▶ **TRECHO DO DOCUMENTO**
● ● ● ● ●
Gustavo Maia
Gomes
Em
artigo curto, mas importante ("A utopia de Lula e do PT acabou", O
Globo, 13/7/2017), o jornalista Zuenir Ventura relembra seu encantamento
original com o hoje condenado Luís Inácio e com a organização criminosa – no
começo, era um partido – por ele fundada. Dá dois motivos principais para seu
entusiasmo, que já se extinguiu:
(1)
Os padrões éticos do PT recém nascido: "Era raro encontrar um petista nos
escândalos políticos de então; hoje, é difícil haver um escândalo sem nenhum
petista envolvido". (Estou citando de memória; as palavras podem não ter
sido exatamente essas.)
(2) A
dedicação aos pobres. Zuenir recorda seu trabalho de jornalista acompanhando o
Lula dos primeiros tempos e se enternece retrospectivamente com as visitas que
o futuro larápio fazia aos lares mais miseráveis, sempre levando uma mensagem
de redenção. (Estou forçando a memória, mas creio que o essencial do pensamento
é esse.)
Santo de barro
Tenho
apenas um rápido comentário a fazer sobre (1): ainda bem que Zuenir Ventura
está entre aqueles raros admiradores de Lula e do PT íntegros e inteligentes o
bastante para reconhecer, em face das evidências reunidas pelas investigações
criminais, que seu santo era de barro. Viva o velho jornalista por tê-lo
admitido.
● ● ● ● ●
▶ **DADOS DO EXERCÍCIO**
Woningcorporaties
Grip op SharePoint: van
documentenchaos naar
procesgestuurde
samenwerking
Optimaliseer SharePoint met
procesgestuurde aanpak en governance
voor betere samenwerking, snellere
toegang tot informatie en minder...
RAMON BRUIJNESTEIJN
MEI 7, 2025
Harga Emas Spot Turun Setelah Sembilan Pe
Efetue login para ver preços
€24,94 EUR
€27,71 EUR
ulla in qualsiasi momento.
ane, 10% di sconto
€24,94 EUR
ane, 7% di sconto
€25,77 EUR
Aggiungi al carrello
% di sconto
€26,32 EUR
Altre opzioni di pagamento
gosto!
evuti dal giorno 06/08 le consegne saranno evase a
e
● ● ● ● ●
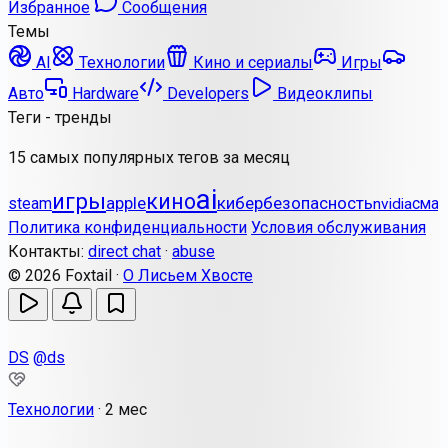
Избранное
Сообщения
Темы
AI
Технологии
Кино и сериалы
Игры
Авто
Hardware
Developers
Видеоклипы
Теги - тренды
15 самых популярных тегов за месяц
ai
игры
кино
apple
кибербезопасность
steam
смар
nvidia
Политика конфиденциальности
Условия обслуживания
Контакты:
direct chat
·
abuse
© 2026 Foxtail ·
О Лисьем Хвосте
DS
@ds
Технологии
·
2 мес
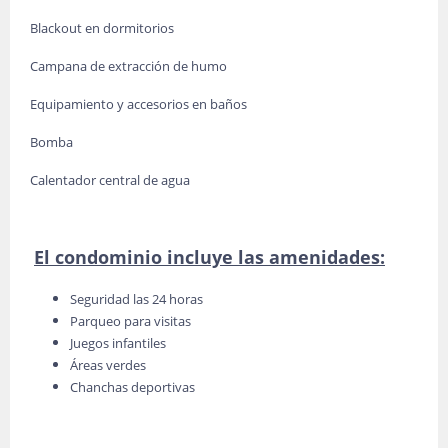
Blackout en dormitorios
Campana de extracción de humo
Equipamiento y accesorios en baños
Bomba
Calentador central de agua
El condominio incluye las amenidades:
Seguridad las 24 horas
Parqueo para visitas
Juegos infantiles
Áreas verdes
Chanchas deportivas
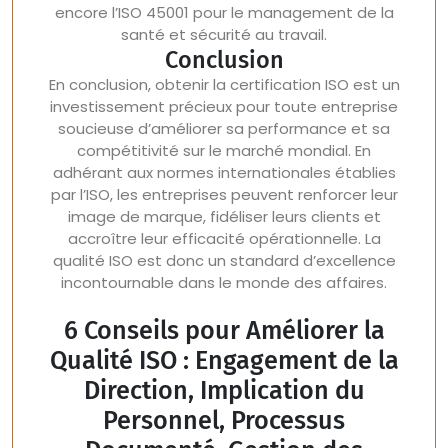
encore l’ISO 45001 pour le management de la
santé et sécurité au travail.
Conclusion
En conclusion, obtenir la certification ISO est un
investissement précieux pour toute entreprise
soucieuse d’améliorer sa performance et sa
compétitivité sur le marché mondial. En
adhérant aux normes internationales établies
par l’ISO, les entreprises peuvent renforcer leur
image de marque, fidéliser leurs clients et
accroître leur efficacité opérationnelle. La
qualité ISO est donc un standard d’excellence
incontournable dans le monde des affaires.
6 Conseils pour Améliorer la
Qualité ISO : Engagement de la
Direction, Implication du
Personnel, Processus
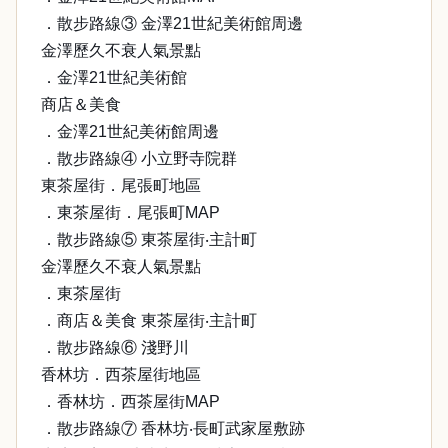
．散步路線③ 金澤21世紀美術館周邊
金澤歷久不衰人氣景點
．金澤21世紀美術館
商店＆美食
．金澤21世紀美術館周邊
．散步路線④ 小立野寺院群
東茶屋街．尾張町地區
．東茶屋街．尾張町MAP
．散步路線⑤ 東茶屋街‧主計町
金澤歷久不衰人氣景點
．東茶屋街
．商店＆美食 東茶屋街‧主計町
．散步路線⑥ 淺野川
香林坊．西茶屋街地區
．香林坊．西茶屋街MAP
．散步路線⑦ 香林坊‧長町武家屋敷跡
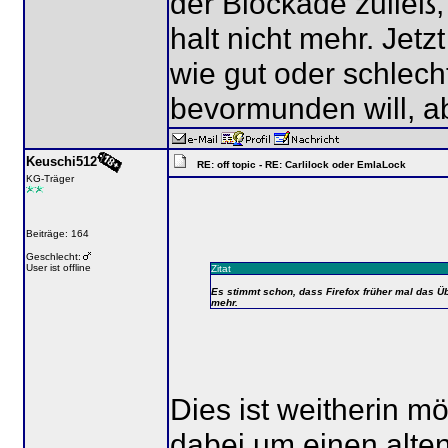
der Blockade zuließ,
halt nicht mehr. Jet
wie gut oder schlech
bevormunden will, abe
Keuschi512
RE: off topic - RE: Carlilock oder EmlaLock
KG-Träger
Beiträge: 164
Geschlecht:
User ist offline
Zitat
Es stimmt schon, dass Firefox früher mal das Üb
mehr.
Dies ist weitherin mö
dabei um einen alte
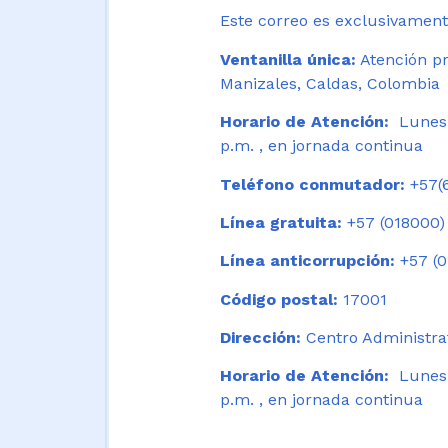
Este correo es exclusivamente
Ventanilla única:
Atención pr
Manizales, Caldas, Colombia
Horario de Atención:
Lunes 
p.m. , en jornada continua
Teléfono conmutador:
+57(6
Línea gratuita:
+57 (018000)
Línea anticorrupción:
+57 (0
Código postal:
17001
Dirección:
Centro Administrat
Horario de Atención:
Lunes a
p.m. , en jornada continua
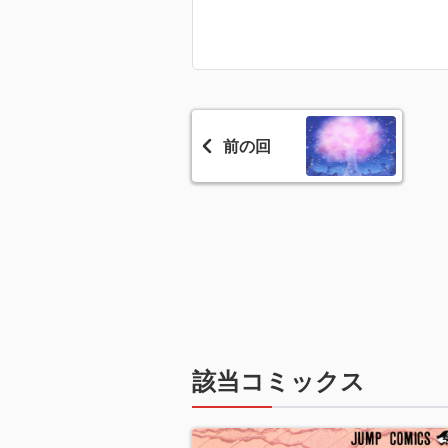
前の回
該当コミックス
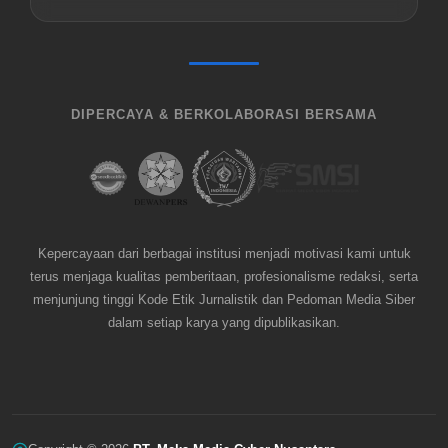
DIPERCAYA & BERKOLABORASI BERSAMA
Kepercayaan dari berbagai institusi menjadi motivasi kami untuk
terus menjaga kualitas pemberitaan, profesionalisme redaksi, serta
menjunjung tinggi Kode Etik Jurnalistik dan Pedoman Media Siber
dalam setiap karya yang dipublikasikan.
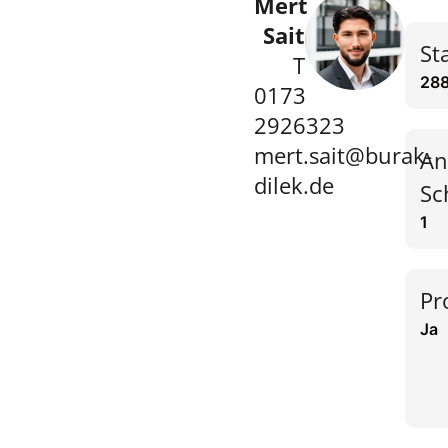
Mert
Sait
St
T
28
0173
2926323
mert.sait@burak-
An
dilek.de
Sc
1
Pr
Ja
● ● ● ● ●
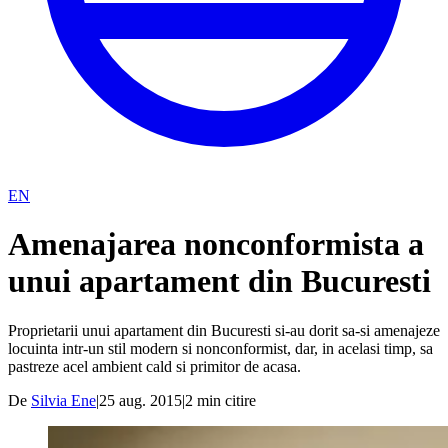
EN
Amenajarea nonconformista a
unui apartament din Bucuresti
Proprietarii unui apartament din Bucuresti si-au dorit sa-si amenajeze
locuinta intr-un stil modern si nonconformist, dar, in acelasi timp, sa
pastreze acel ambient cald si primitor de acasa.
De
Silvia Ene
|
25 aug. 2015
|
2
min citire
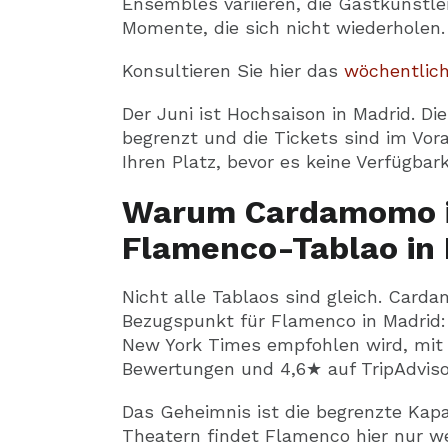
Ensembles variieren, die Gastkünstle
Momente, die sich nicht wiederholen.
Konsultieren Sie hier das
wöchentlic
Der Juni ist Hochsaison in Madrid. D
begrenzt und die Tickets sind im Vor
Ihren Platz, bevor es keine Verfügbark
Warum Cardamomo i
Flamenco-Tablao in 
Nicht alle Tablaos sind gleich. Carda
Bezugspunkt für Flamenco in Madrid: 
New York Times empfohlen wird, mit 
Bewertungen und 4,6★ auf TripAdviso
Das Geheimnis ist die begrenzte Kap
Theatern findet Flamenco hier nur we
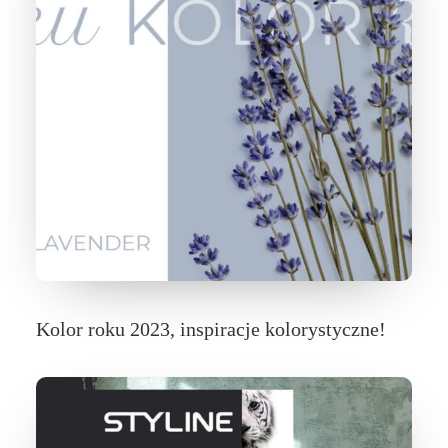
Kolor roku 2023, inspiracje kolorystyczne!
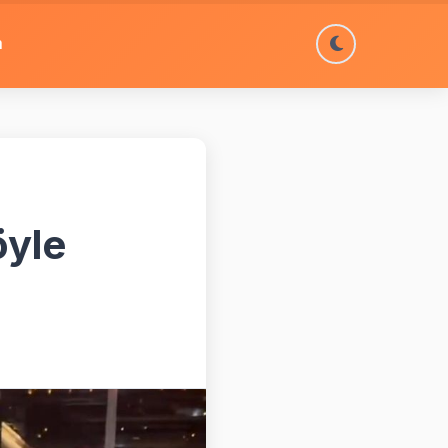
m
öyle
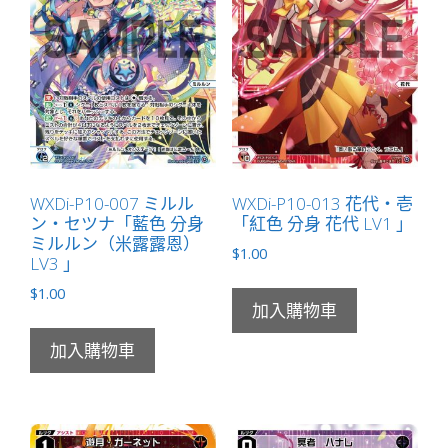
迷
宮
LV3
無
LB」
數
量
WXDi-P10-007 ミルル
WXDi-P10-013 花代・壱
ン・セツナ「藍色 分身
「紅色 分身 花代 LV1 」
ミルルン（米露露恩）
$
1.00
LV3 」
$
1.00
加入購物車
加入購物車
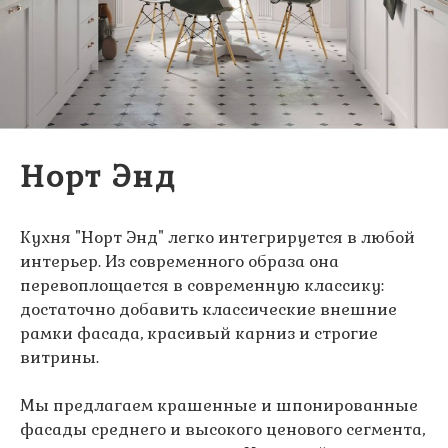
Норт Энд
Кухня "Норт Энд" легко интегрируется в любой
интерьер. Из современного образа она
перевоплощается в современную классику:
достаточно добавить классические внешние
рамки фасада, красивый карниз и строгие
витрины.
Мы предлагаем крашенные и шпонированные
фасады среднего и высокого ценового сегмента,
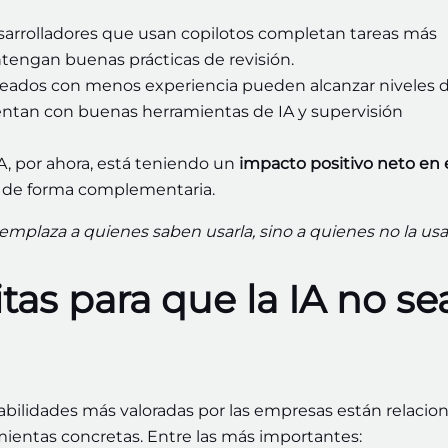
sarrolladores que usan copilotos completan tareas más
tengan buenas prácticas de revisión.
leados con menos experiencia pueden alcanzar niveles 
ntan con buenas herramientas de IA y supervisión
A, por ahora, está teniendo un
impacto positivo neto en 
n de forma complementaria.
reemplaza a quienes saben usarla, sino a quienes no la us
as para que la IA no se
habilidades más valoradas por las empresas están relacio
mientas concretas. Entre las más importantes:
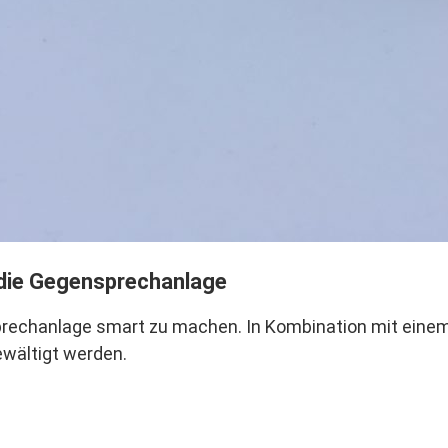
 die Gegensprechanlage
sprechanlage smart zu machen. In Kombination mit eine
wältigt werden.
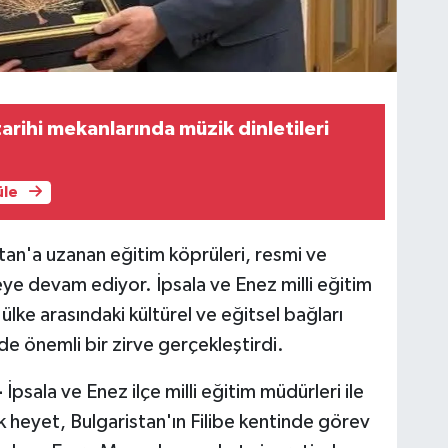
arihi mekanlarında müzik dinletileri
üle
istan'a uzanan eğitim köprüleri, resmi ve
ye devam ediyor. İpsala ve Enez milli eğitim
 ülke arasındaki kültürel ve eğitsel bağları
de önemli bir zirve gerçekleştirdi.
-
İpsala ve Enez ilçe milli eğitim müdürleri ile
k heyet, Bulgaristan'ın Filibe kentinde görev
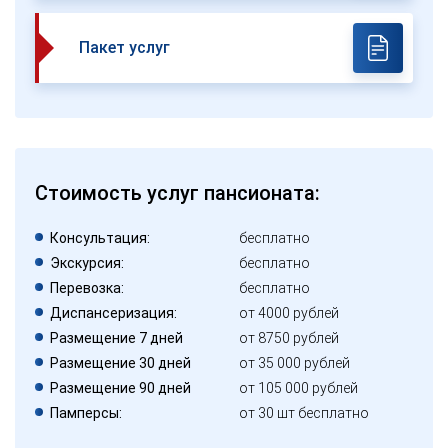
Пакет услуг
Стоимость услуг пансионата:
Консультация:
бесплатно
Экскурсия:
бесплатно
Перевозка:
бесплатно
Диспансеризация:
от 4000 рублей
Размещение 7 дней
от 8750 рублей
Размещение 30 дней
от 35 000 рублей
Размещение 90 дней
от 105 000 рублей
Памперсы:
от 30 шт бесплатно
● ● ● ● ●
▶ **EXERCÍCIOS PROPOSTOS**
1. Reescreva de forma mais concisa o parágrafo do trecho que começa com "Em artigo curto, mas importante", preservando seus fatos principais.
2. Transcreva do trecho, sem nenhuma alteração, a passagem entre "Os padrões éticos" e "sido exatamente essas.)", incluindo ambas as expressões.
Use apenas o trecho como base.

▶ **RESPOSTAS DO EXERCÍCIO**
1. Em artigo publicado em O Globo em 13/7/2017, com o título "A utopia de Lula e do PT acabou", o jornalista Zuenir Ventura relembra seu encantamento inicial com Luís Inácio, hoje condenado, e com o partido fundado por ele. O jornalista aponta dois motivos principais para esse entusiasmo, que já se extinguiu.

2.
Os padrões éticos do PT recém nascido: "Era raro encontrar um petista nos
escândalos políticos de então; hoje, é difícil haver um escândalo sem nenhum
petista envolvido". (Estou citando de memória; as palavras podem não ter
sido exatamente essas.)